5.2. Influence of Organic Matter on the Water Retention Characteristics of Clay
The soil–water interaction mechanism of organic matter-containing clays under different suction stages needs to be further analyzed, as shown in
Figure 10. The water holding capacity of the soil is mainly controlled by the capillary action between the particles in the low-suction phase. Due to the presence of organic matter, the inter-particle connections are tighter, which improves the ability of the soil to hold water. Simultaneously, the hydrophilic nature of the organic material helps increase the water retention capacity of the parent material.

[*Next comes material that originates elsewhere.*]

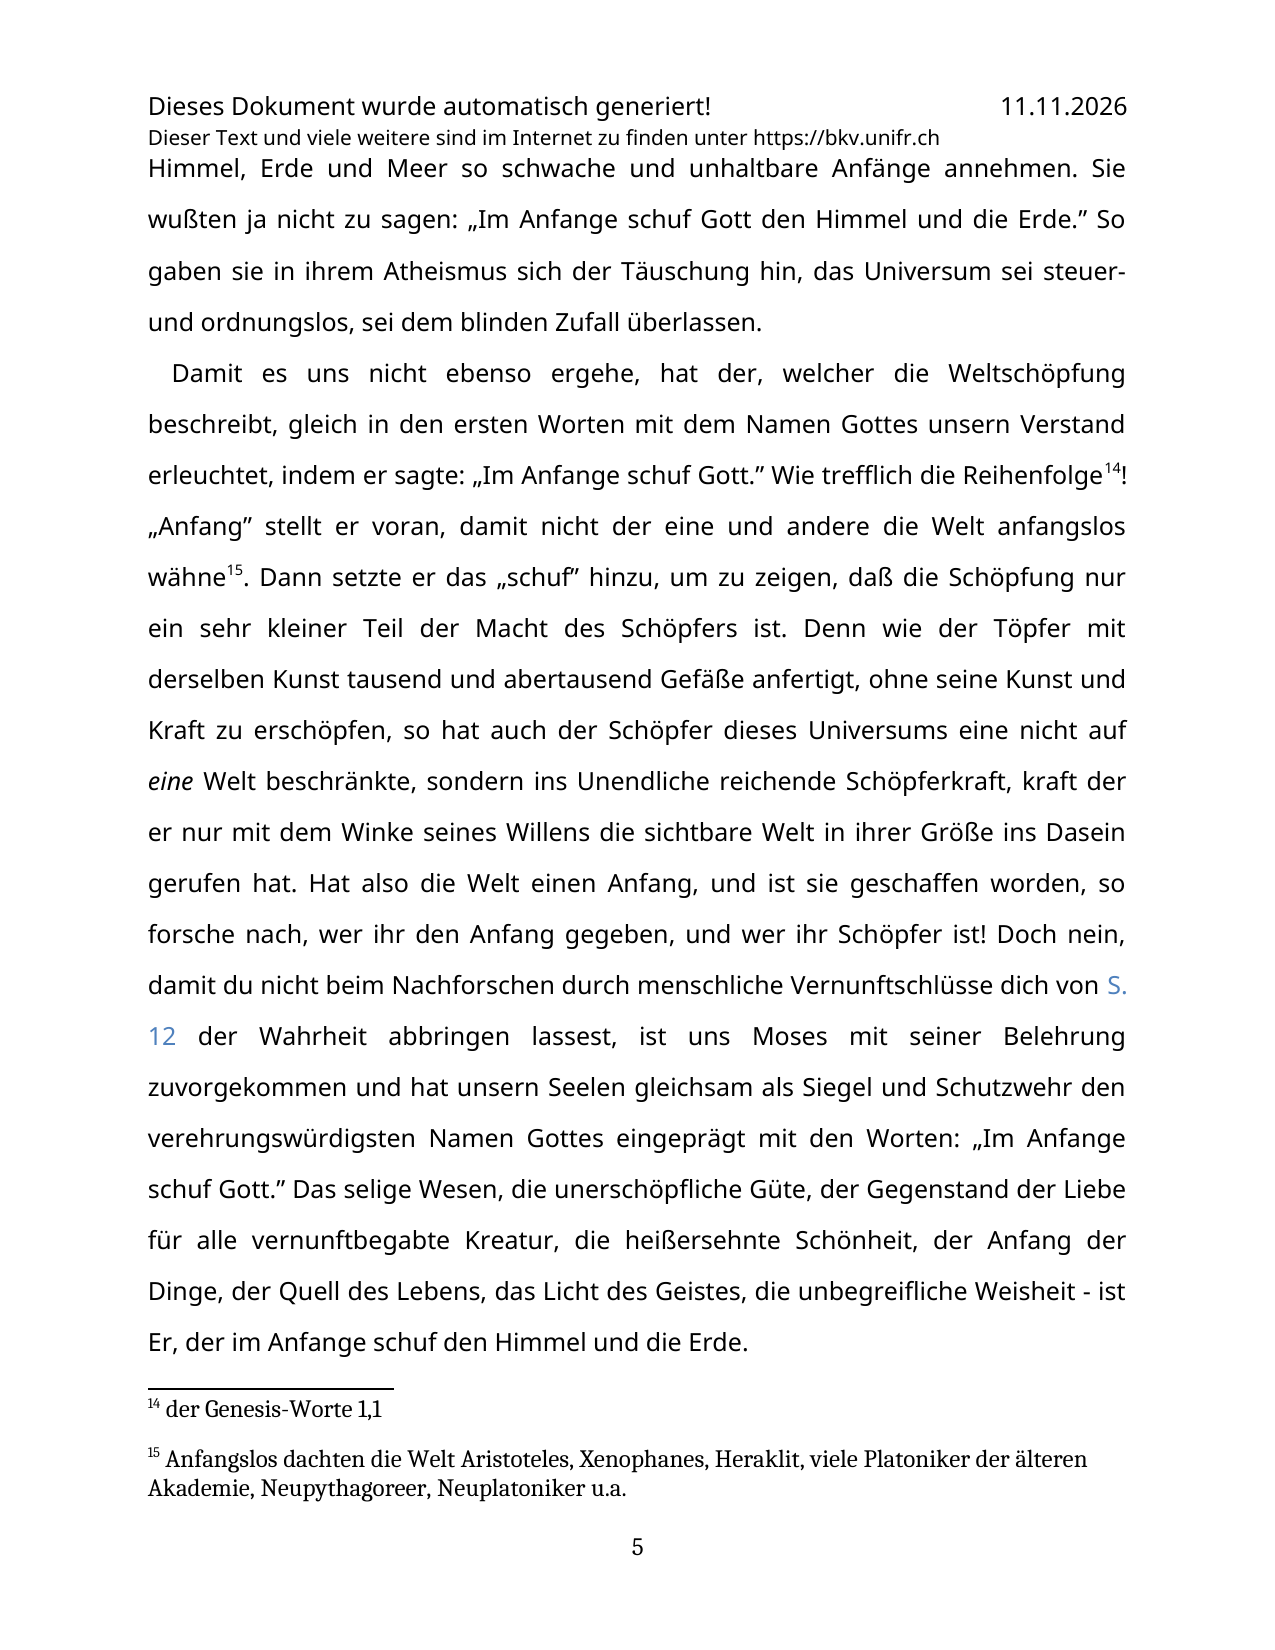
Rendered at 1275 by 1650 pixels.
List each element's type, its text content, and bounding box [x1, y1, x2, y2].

text „Im Anfange schuf Gott den Himmel und die Erde.” - Mir will die Zunge stocken vor Staunen ob dem Gedanken. Wovon soll ich zuerst sprechen? Womit meine Ausführungen beginnen? Soll ich die Hohlheit der Außenstehenden nachweisen oder unsere Wahrheit preisen? Die griechischen Philosophen haben viel mit der Natur sich beschäftigt. Doch stand bei ihnen auch nicht eine Ansicht unumstößlich und unerschütterlich fest; vielmehr stieß immer wieder eine zweite Ansicht die erste um. Daher macht es uns keine Mühe, ihre Meinungen zu widerlegen; sie genügen einander selbst zu gegenseitiger Widerlegung. Da sie von Gott nichts wußten, wollten sie die Entstehung des Universums nicht von einer vernünftigen Ursache herleiten, sondern ließen sich entsprechend ihrer fundamentalen Unwissenheit zu (irrigen) Schlußfolgerungen verleiten. So nahmen die einen zu materiellen Prinzipien ihre Zuflucht und verlegten die Ursache von allem Sein in die Elemente der Welt. Die andern bildeten sich ein, S. 11 Atome und unteilbare Körper, Stoffmassen und Bewegungen begründen die Natur der sichtbaren Welt: Je nachdem die unteilbaren Körper bald miteinander zusammenkommen, bald einander ausscheiden, komme es zu Neubildungen und Vernichtungen, und die stärkere Verflechtung der Atome begründe die Haltbarkeit der dauerhafteren Körper. Wahrhaftig, die so etwas schreiben, weben ein Spinnengewebe, da sie für Himmel, Erde und Meer so schwache und unhaltbare Anfänge annehmen. Sie wußten ja nicht zu sagen: „Im Anfange schuf Gott den Himmel und die Erde.” So gaben sie in ihrem Atheismus sich der Täuschung hin, das Universum sei steuer- und ordnungslos, sei dem blinden Zufall überlassen. [148, 151, 1127, 338]
text Damit es uns nicht ebenso ergehe, hat der, welcher die Weltschöpfung beschreibt, gleich in den ersten Worten mit dem Namen Gottes unsern Verstand erleuchtet, indem er sagte: „Im Anfange schuf Gott.” Wie trefflich die Reihenfolge! „Anfang” stellt er voran, damit nicht der eine und andere die Welt anfangslos wähne. Dann setzte er das „schuf” hinzu, um zu zeigen, daß die Schöpfung nur ein sehr kleiner Teil der Macht des Schöpfers ist. Denn wie der Töpfer mit derselben Kunst tausend und abertausend Gefäße anfertigt, ohne seine Kunst und Kraft zu erschöpfen, so hat auch der Schöpfer dieses Universums eine nicht auf eine Welt beschränkte, sondern ins Unendliche reichende Schöpferkraft, kraft der er nur mit dem Winke seines Willens die sichtbare Welt in ihrer Größe ins Dasein gerufen hat. Hat also die Welt einen Anfang, und ist sie geschaffen worden, so forsche nach, wer ihr den Anfang gegeben, und wer ihr Schöpfer ist! Doch nein, damit du nicht beim Nachforschen durch menschliche Vernunftschlüsse dich von S. 12 der Wahrheit abbringen lassest, ist uns Moses mit seiner Belehrung zuvorgekommen und hat unsern Seelen gleichsam als Siegel und Schutzwehr den verehrungswürdigsten Namen Gottes eingeprägt mit den Worten: „Im Anfange schuf Gott.” Das selige Wesen, die unerschöpfliche Güte, der Gegenstand der Liebe für alle vernunftbegabte Kreatur, die heißersehnte Schönheit, der Anfang der Dinge, der Quell des Lebens, das Licht des Geistes, die unbegreifliche Weisheit - ist Er, der im Anfange schuf den Himmel und die Erde. [148, 355, 1127, 1359]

As the suction value increases, the soil body in unsaturated state is affected by more adsorption. At this stage, the soil’s water retention capacity is primarily determined by the interactions between mineral soil particles and organic molecules. Due to the complex structure of the organic matter, a more stable bond may be formed with the soil particles, thus slowing down the water loss rate of the soil body to some extent. Upon entering the high-suction phase, the water-holding properties of the soil are more influenced by the water bound within the soil particles and organic matter molecules. At this stage, the soil–water curves of both pure clay and organic matter-containing clay tend to coincide, indicating that under high-suction conditions, the water retention performance of the soil is mainly governed by the nature of the soil particles and organic matter molecules themselves, and has little to do with their relative contents.
This study investigates the water retention characteristics of organic clay matter by adding peat to red soil. The results are similar to conclusions drawn from other organic materials, such as biochar and lignin [
40,
41,
42,
43], which also enhance the water retention properties of the soil as the organic matter content increases.
5.3. Organic Clay Water Retention and Its Impact on Engineering
The water retention capacity of organic clay significantly influences engineering safety and stability, particularly in infrastructure construction. Research indicates that as the organic matter content increases, the water retention capacity of the soil is notably enhanced. Under low-suction conditions, soil samples with higher organic matter content can maintain a greater amount of moisture even under high-suction conditions. This characteristic is crucial for the stability of engineering structures.
Additionally, the increase in organic matter content alters the microstructure of the clay, transforming the mineral–organic aggregates from ellipsoidal to plate-like shapes. This change in particle morphology affects the pore characteristics and moisture retention mechanisms within the soil matrix. Organic clay typically exhibits a higher proportion of closed-type pores, which may result in reduced permeability and affect water movement within the soil. This characteristic must be carefully considered when designing drainage systems to ensure effective water management following rainfall, preventing waterlogging or soil erosion. At high suction levels, the water retention performance of organic clay is primarily influenced by the inherent properties of the soil particles and organic matter molecules, rather than their relative contents. Overall, the water retention capacity of organic clay not only affects the physical properties of the soil, but also has profound implications for engineering design, construction, and maintenance.